Islamic Banking has been a hot topic in India for the last few months. The debate on whether Islamic Banking is permissible in India has a lot of dimensions. In an interview with PRAMOD THOMAS,H ABDUR RAQEEB, Convener, National Committee on Islamic Banking, points out the benefits of Islamic Banking to the deprived sections of society. Abdur Raqeeb, who is also the General Secretary of Indian Centre for Islamic Finance (ICIF), here describes what really Islamic Banking means.
How do you perceive the recent Kerala High Court order regarding Islamic banking?
First of all, I wish to clarify that the recent verdict of the High Court of Kerala was not on Islamic banking but for the participation or rather having a share of 11% in an NBFC-Non Banking Financial company- based on Shariah principles by State of Kerala or its agencies like Kerala State Industrial Development Co-KSIDC.
Dr Subramaniam Swamy’s argument was that being a secular country, Kerala government cannot take part or promote an Islamic Financial Company and it was as if promoting the Islamic religion or propagating the religion which is against the secular edifice of the Constitution of India.
Again Kerala government cannot spend taxpayers’ money on such ventures according to the Article 27 of the Constitution.
The verdict is significant in the sense that for the first time the court has ruled that it is not against secular concept of the Indian Constitution to promote religion based finance like Shari’ah-(Islamic principles of finance and business) based companies and regulates them.
This is a significant and historic judgment and in future will lead to Islamic banking in our great country along with conventional banking.
This is just like a non-vegetable hotel having and allowing a separate section for vegetarians as well. Now there is a scope that the Government of India will allow both the conventional finance based on interest and Islamic finance and banking which is interest-free.
What is the future of Islamic banking in India?
The future is very bright for Islamic banking in India. Sixty per cent people of the country are not covered by the conventional banking and most of them are marginalised and the minorities.
Small farmers, skilled labourers, petty traders do not have collateral and not credit worthy as per banking system, and minorities like Muslims are excluded because of interest based banking which is strictly prohibited in their faith.
If an alternate system which is interest-free and ethical and provides a platform for the marginalised, this is going to be a big boost for this Islamic banking.
Planning Commission of India constituted a high level committee on Financial Sector Reform in 2008 headed by Dr Raghu Ram Rajan, former IMF Chief Economist and some of the outstanding bankers and legal experts of India and this committee, CFSR, recommended that Interest-free banking to be included in the main banking system of India for “inclusive growth with innovation.”
In simple terms what is Islamic banking and how can it be beneficial for common man?
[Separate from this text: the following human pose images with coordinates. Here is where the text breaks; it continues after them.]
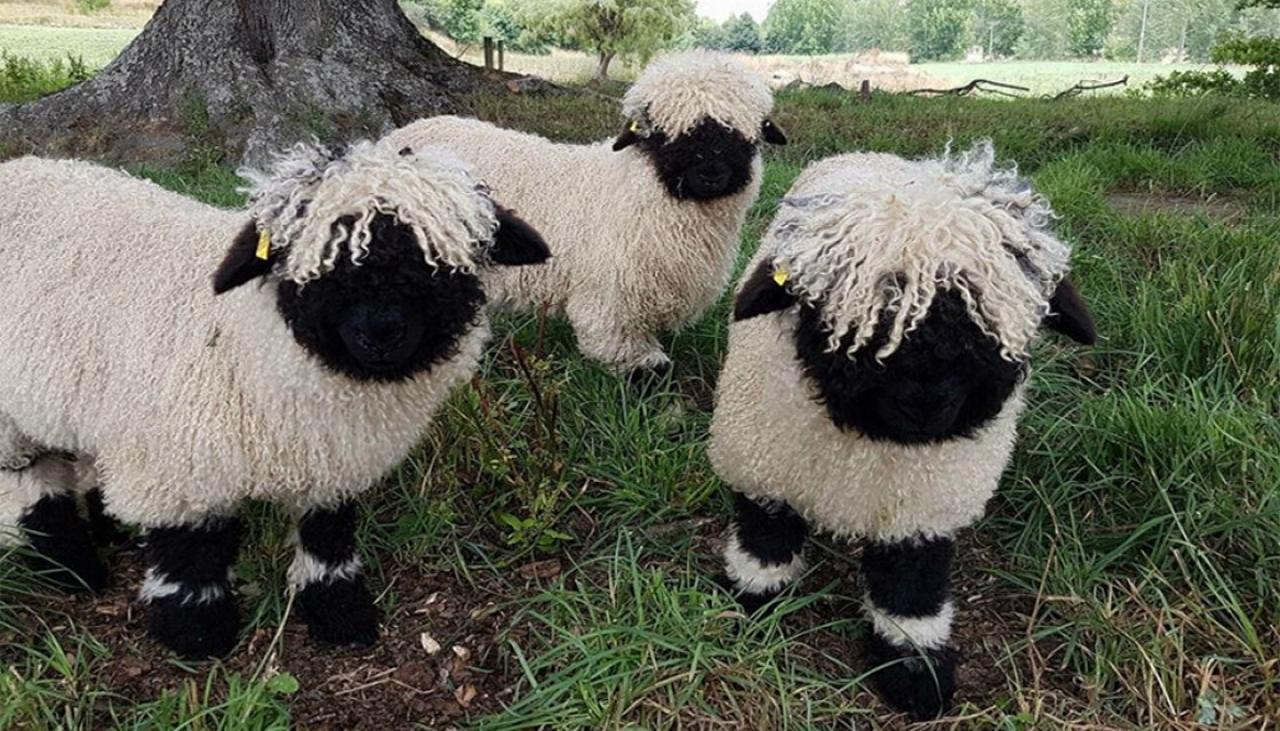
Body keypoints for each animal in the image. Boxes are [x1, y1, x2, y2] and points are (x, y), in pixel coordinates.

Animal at [0, 142, 550, 659]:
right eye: (319, 262)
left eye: (438, 263)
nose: (380, 333)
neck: (247, 342)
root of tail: (18, 166)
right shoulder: (179, 466)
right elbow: (190, 553)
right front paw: (196, 633)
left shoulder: (329, 460)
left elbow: (328, 536)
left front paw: (339, 613)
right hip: (10, 419)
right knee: (34, 485)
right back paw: (70, 569)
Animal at [381, 50, 788, 378]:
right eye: (660, 134)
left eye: (746, 136)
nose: (710, 175)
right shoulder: (611, 297)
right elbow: (626, 352)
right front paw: (647, 377)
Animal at [707, 142, 1096, 719]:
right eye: (857, 319)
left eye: (986, 324)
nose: (927, 404)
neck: (872, 446)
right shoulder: (763, 463)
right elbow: (765, 535)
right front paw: (752, 599)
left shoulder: (923, 505)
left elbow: (911, 581)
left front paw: (915, 669)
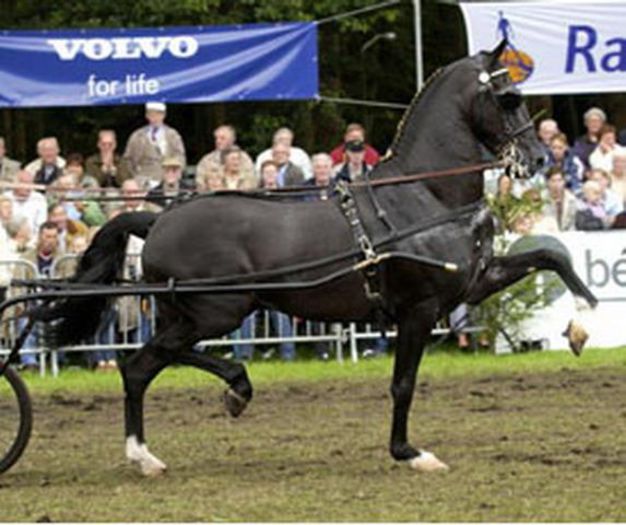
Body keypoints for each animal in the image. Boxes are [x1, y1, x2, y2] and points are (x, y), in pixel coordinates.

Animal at [33, 41, 596, 474]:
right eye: (507, 98)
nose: (539, 159)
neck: (424, 197)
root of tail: (158, 220)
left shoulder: (472, 283)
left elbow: (550, 256)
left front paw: (581, 323)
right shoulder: (418, 310)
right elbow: (403, 384)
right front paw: (408, 453)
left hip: (198, 312)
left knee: (152, 363)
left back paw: (215, 404)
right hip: (219, 310)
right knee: (142, 364)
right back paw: (160, 442)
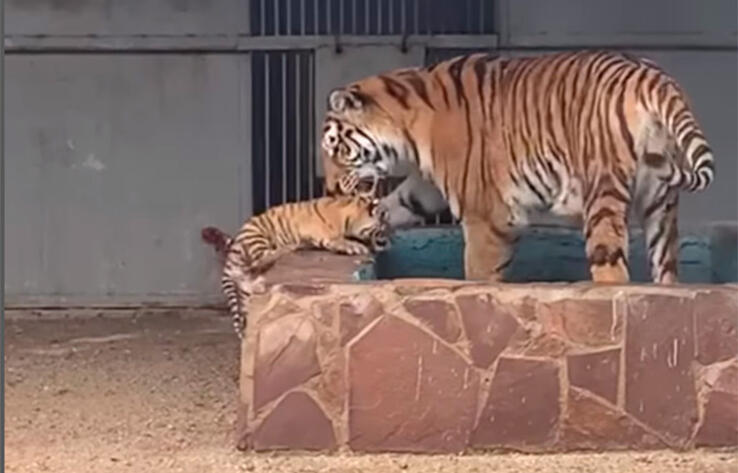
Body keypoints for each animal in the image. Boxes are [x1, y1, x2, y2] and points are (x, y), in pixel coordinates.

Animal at [211, 195, 390, 338]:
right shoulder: (324, 234)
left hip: (245, 292)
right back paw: (289, 247)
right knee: (264, 257)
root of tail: (233, 251)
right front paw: (356, 246)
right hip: (257, 236)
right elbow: (339, 240)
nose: (387, 241)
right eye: (383, 226)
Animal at [320, 50, 715, 284]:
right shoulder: (428, 187)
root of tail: (655, 79)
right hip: (660, 205)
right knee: (666, 270)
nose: (330, 189)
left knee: (614, 273)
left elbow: (479, 273)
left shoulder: (484, 214)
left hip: (603, 192)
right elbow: (397, 204)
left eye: (334, 147)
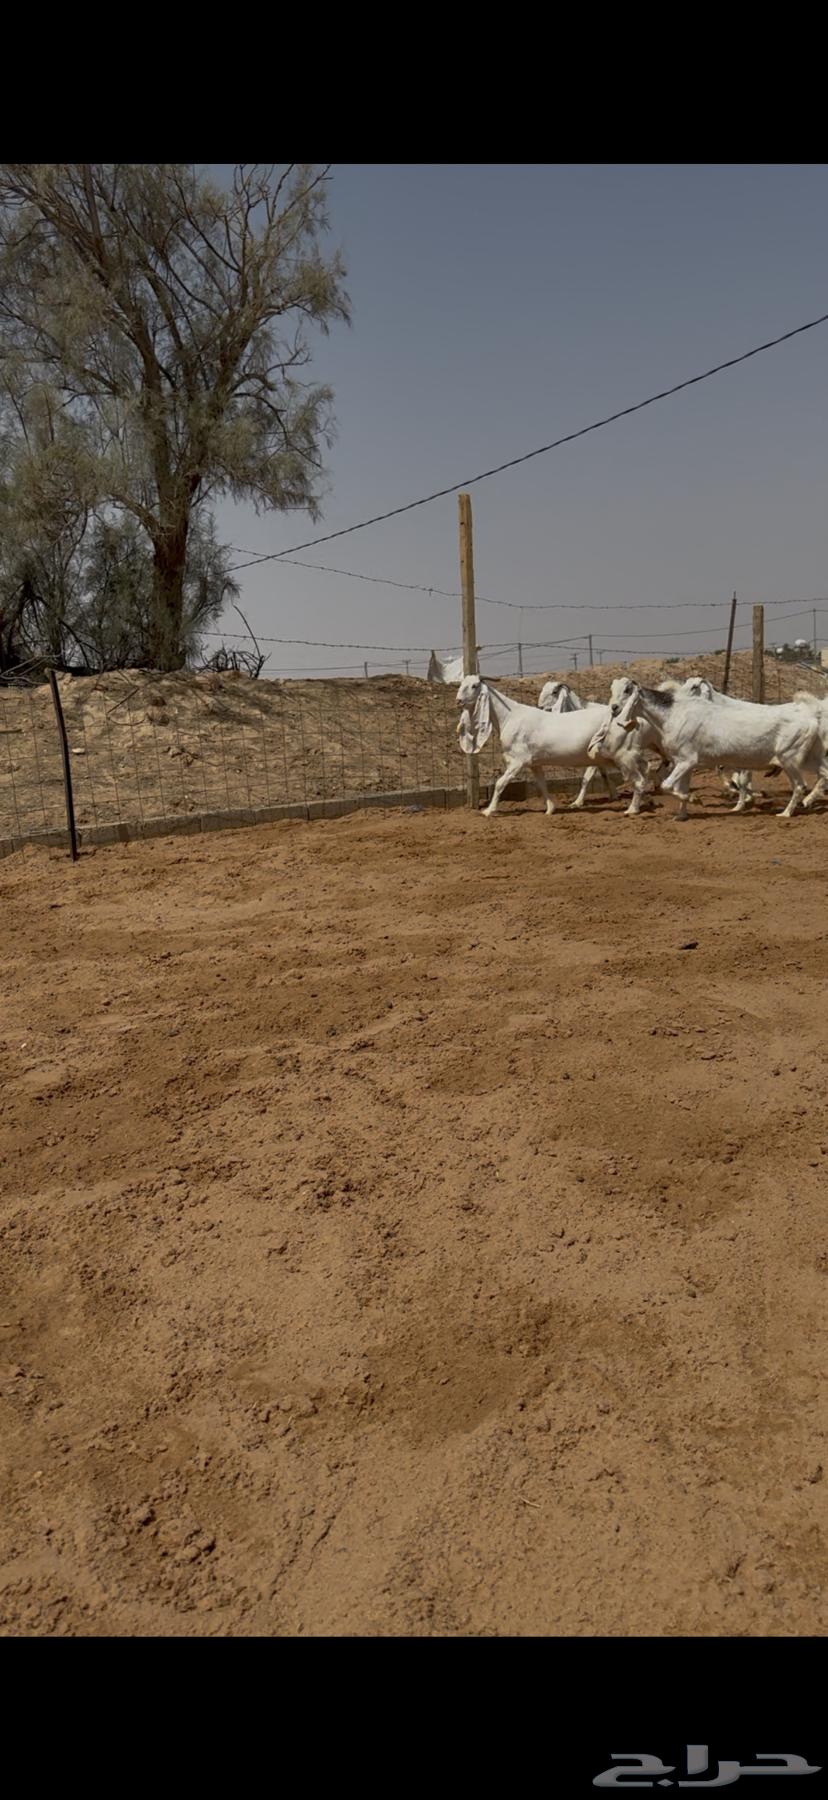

Some of the salient features of Islamic banking are as follows:
It is interest-free;
It is based on profit and loss sharing concept – risk and reward in most of the venture;
Against any speculative trade like futures, derivatives, etc;
Against investment on unethical projects like liquor, gambling, pornography, weapons of mass destruction, environmental hazards, etc;
Investment on real economy and asset based and not engaged on financial engineering which is money being traded against money.
Is the term Islamic the main obstacle for the popularity of Islamic banking? If so, how can you convince others?
To a certain extent, the word Islamic is misunderstood by a large segment of the people and this is also due to misinformation by the media which parrots blindly the western propaganda.
Islamic finance and banking is therefore named as alternative banking in Britain, participatory banking in Turkey, interest-free banking in some countries like Nigeria.
Any name is possible but the principles of Shari’ah are to be followed to a large extent which is ethical and socially responsible.
Another misconception is that Islamic finance and banking is for Muslims only. This is not true. In Malaysia, forty per cent customers in Islamic banks are non-Muslims and in Britain twenty per cent customers are non-Muslims.
Further, secular modern and industrialised countries where Muslim population is not large, like Britain, France, Hong Kong and Singapore, the regulators have accommodated Islamic finance and banking and allowed a level playing field along with the conventional banking.
If London, Paris, Zurich, Singapore and Hong Kong can become hub and house of Islamic finance and banking, why not Mumbai and Cochin?
How a businessman will get assistance from Islamic banking for fund raising?
According to Dr Hussein Hamid Hassan, Chairman, Shari’ah Board, Dubai Islamic Bank, Conventional banks have only one product whatever their name or product may be, they are based on interest, but Islamic Banks have product what each customer, every project and every circumstance tailor made like, Mudharaba, Musharaka, Ijara, Sukuk, Takaful, Qard Hasna, etc.
The details can be had from any standard book on Islamic Finance or from Google websites on Products in Islamic Finance.